== Work instructions ==
Starting with the line that contains "wrist: (124, 158)", copy every remaining line of the data below exactly, the last one included.

-- Data extract follows --

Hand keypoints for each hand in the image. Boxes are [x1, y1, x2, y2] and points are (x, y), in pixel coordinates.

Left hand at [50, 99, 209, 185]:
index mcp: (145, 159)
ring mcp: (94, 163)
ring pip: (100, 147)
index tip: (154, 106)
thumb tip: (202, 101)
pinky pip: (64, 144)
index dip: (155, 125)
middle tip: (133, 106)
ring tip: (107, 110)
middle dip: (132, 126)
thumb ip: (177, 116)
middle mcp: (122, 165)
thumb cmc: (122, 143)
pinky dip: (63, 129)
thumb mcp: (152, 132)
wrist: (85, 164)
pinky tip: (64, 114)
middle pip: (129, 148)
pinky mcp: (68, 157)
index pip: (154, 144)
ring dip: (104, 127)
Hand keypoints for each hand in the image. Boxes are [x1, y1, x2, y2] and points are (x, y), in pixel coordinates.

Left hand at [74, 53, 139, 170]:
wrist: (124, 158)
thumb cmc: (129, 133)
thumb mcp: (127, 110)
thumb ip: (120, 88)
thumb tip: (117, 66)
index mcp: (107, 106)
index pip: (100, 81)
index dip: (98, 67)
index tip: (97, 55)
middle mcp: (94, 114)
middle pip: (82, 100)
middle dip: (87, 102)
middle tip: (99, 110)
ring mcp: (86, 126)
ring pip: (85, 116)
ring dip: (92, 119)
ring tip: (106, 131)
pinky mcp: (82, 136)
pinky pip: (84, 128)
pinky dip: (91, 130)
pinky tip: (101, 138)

-- Data extract concluded --

== Written solution ==
wrist: (124, 158)
thumb cmc: (129, 133)
thumb mcp: (127, 110)
thumb ip: (120, 88)
thumb tip: (117, 66)
index mcp: (107, 106)
index pip: (100, 81)
index dip: (98, 67)
index tip: (97, 55)
middle mcp: (94, 114)
middle pip: (82, 100)
middle dip: (87, 102)
middle tip: (99, 110)
ring mcp: (86, 126)
ring pip: (85, 116)
ring dip: (92, 119)
ring tip: (106, 131)
pinky mcp: (82, 136)
pinky pip: (84, 128)
pinky dip: (91, 130)
pinky tip: (101, 138)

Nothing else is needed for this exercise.